Neoadjuvant/adjuvant breast cancer chemotherapy requires maintaining an RDI > 85% to be effective. Bonadonna et al. reported that patients who were able to maintain a scheduled dose > 85% had better progression-free survival and overall survival (OS) than patients with a scheduled dose < 85% among perioperative patients with breast cancer who received cyclophosphamide, methotrexate, and fluorouracil therapy [5]. Significantly, the prognosis of patients with a scheduled dose < 85% was the same as a control group who did not receive chemotherapy [5]. In a retrospective study concerning patients with early-stage breast cancer who received anthracycline-based adjuvant chemotherapy, it was reported that disease-free survival and OS among the patient group with an RDI > 85% had been significantly longer than among the patient group with an RDI < 85% [6]. Almost 50% of the patients enrolled in this study experienced dose reduction and/or delays in EC therapy. However, the ARDI in this study was maintained at a high level, with 85 patients (85.9%) able to maintain ARDI of ≥ 85%. We found the risk factors for a reduction in ARDI were severe leucopenia/neutropenia and the onset of FN. In several previous studies, various factors such as age, BMI, and laboratory data prior to chemotherapy administration have been reported as risk factors for leukocytes and neutropenia [24,25,26,27]. Patients with early-stage breast cancer are likely to have less risk of hematologic toxicity because they tend to be younger, and have undergone fewer chemotherapy treatments and less radiation therapy compared with patients with advanced cancer and other carcinomas [28,29,30]. In this study, no risk factors for hematologic toxicity such as age and bone marrow function before EC therapy administration were identified, as predicted. FN and severe hematologic toxicity were primarily responsible for lowering treatment intensity, and G-CSF was used prophylactically and therapeutically, which eventually allowed the maintenance of a high ARDI. Although EC therapy involves a high emetic risk regimen, dose reduction and delay due to nausea and vomiting were limited (3.0%). Aprepitant, dexamethasone, and palonosetron were used for all patients as antiemetic therapies, and olanzapine and metoclopramide were used according to specific case requirements. It appeared that nausea and vomiting were sufficiently manageable with these antiemetic agents.
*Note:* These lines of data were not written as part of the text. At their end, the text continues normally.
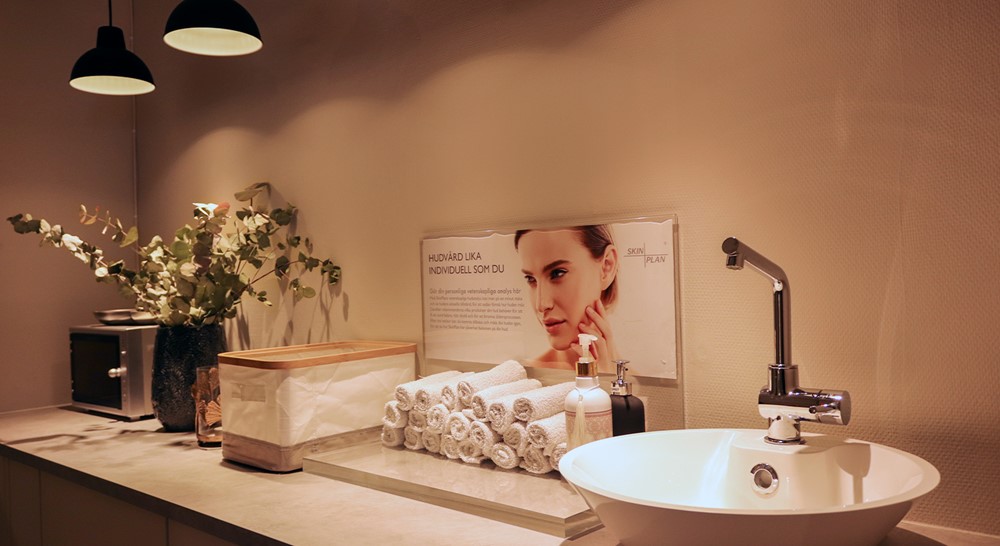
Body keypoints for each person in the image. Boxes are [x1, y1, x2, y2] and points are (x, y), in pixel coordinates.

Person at [515, 225, 620, 373]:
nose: (541, 305)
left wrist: (606, 380)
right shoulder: (525, 377)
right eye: (530, 279)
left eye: (557, 273)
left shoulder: (643, 383)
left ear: (606, 267)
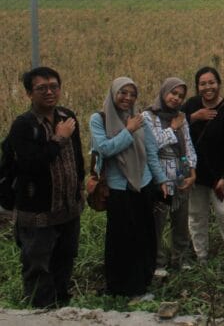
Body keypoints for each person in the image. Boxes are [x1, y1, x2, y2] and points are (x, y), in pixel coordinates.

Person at [2, 67, 84, 307]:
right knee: (38, 266)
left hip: (68, 210)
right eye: (42, 88)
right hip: (38, 214)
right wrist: (58, 138)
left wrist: (80, 185)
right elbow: (30, 165)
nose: (49, 92)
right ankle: (40, 311)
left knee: (65, 261)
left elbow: (77, 157)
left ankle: (62, 308)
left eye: (54, 87)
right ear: (29, 93)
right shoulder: (23, 126)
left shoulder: (67, 117)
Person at [90, 77, 168, 298]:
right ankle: (121, 287)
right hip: (118, 189)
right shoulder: (99, 119)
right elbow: (104, 149)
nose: (127, 98)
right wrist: (128, 131)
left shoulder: (139, 118)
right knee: (122, 239)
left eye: (132, 94)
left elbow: (151, 152)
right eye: (122, 93)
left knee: (144, 237)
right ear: (113, 93)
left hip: (142, 186)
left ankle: (141, 283)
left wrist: (161, 180)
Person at [183, 67, 224, 269]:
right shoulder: (191, 105)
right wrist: (194, 117)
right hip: (195, 175)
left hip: (222, 177)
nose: (208, 87)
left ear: (219, 84)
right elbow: (173, 127)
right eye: (203, 83)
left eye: (211, 82)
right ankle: (201, 256)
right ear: (197, 86)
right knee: (196, 216)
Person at [143, 78, 197, 276]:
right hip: (160, 178)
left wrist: (192, 172)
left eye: (181, 96)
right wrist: (172, 129)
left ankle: (180, 258)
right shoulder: (148, 117)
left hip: (181, 175)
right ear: (164, 92)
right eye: (173, 93)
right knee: (157, 222)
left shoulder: (181, 117)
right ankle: (157, 262)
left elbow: (189, 144)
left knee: (181, 222)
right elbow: (151, 145)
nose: (176, 98)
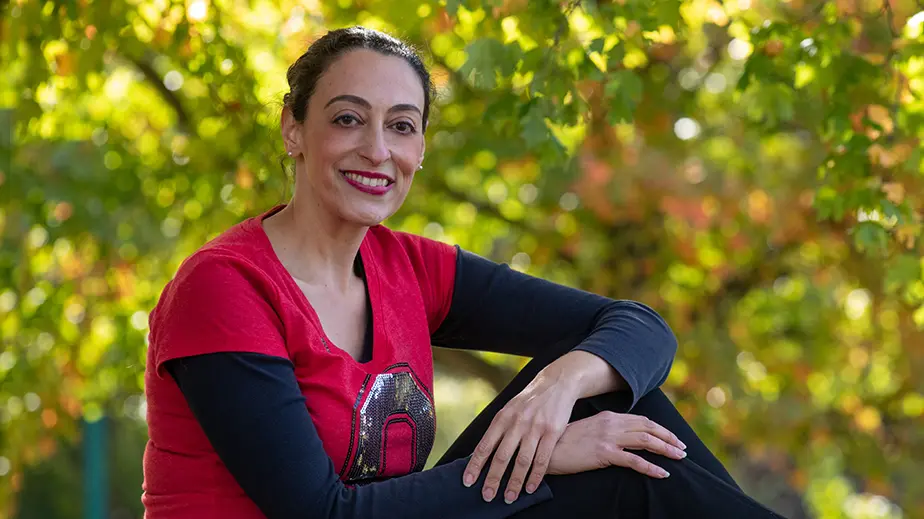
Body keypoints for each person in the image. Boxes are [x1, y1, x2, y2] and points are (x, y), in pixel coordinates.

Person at [141, 26, 785, 519]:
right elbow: (319, 511)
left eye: (401, 126)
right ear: (294, 128)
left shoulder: (407, 268)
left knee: (605, 394)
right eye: (347, 119)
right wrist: (549, 455)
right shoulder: (224, 286)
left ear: (419, 150)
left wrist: (558, 386)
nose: (377, 149)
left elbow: (640, 328)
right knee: (616, 468)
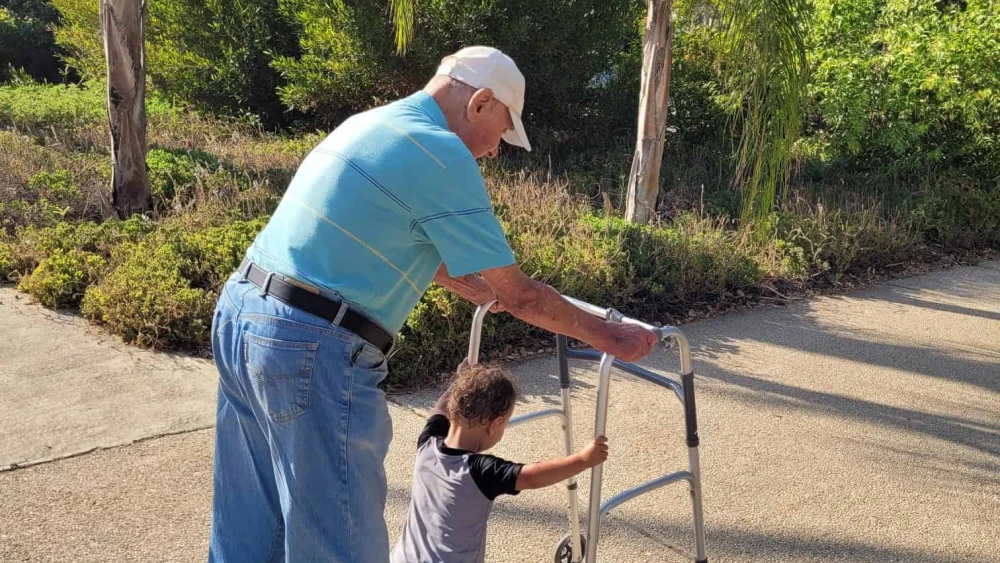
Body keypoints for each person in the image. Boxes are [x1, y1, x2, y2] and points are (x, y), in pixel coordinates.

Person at [208, 45, 657, 562]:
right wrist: (611, 336)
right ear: (481, 102)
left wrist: (453, 277)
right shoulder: (440, 152)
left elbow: (372, 230)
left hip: (245, 314)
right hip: (311, 345)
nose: (494, 152)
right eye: (503, 133)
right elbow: (520, 295)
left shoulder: (372, 123)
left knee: (249, 529)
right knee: (337, 542)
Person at [391, 362, 607, 563]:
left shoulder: (427, 443)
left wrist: (458, 383)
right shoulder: (479, 472)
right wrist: (582, 459)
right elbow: (531, 476)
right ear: (495, 424)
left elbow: (439, 409)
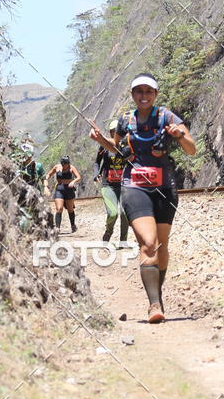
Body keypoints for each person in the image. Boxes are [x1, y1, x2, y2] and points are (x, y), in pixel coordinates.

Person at [88, 73, 195, 324]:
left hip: (164, 186)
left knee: (162, 246)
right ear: (133, 94)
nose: (144, 95)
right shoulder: (125, 121)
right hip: (134, 186)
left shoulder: (168, 118)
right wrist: (102, 140)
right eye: (139, 91)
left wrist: (179, 135)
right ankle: (154, 304)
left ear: (155, 94)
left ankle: (157, 293)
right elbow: (117, 151)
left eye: (149, 91)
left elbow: (191, 149)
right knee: (149, 243)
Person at [94, 120, 130, 245]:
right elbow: (97, 162)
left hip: (124, 186)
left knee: (125, 213)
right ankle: (108, 232)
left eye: (119, 132)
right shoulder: (104, 146)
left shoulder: (126, 147)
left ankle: (123, 241)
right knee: (113, 213)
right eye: (114, 132)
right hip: (108, 185)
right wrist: (96, 173)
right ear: (110, 133)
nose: (117, 134)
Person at [44, 156, 81, 234]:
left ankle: (73, 225)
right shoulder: (57, 167)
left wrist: (73, 182)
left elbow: (78, 177)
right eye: (64, 164)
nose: (65, 166)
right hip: (59, 189)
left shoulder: (72, 168)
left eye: (67, 164)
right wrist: (46, 180)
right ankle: (57, 227)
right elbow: (49, 174)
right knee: (59, 208)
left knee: (70, 209)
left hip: (69, 189)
This study was a retrospective study, concerned with the possibility of FN occurrence as a side effect, but it could not exclude other possible side effects, which is a major limitation of this study. Among the patients investigated, there may have been patients who had been hospitalized or who had received antibiotics at other hospitals. If this had been the case, then these factors were likely to have played some role. Furthermore, in terms of FN occurrence and emergency hospitalization, although we observed the efficacy of G-CSF prophylactic administration, the lack of statistical significance found may be due to limited power because of the small number of patients who received G-CSF for primary or secondary prophylaxis. However, since few patients who received G-CSF prophylactic administration developed FN and required emergency hospitalization, we consider that G-CSF prophylactic administration is effective for EC therapy.
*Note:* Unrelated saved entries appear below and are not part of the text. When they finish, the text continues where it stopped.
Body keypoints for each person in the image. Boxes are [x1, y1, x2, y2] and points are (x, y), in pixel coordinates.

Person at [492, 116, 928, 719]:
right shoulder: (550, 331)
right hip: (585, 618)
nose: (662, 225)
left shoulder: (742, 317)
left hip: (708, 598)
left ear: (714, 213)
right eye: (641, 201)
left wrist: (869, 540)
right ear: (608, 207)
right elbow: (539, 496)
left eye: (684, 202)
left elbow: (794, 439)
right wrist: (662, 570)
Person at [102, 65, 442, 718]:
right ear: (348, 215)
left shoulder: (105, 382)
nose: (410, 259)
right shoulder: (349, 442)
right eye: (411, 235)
In conclusion, we showed that the incidence rate of FN induced due to EC therapy in Japanese patients was ≥ 20%, indicating a high risk rate. In addition, we found that primary and secondary prophylactic administrations of G-CSF were effective in reducing the risk of FN. It appears from these findings that it is appropriate to perform primary prophylactic administration of G-CSF in EC therapy. In recent years, cancer chemotherapy has been increasingly administered at outpatient departments to maintain patient quality of life. Most of the cases in this study involved outpatients undergoing EC therapy. We recommend prophylactic administration of G-CSF to facilitate a safer and more effective EC therapy.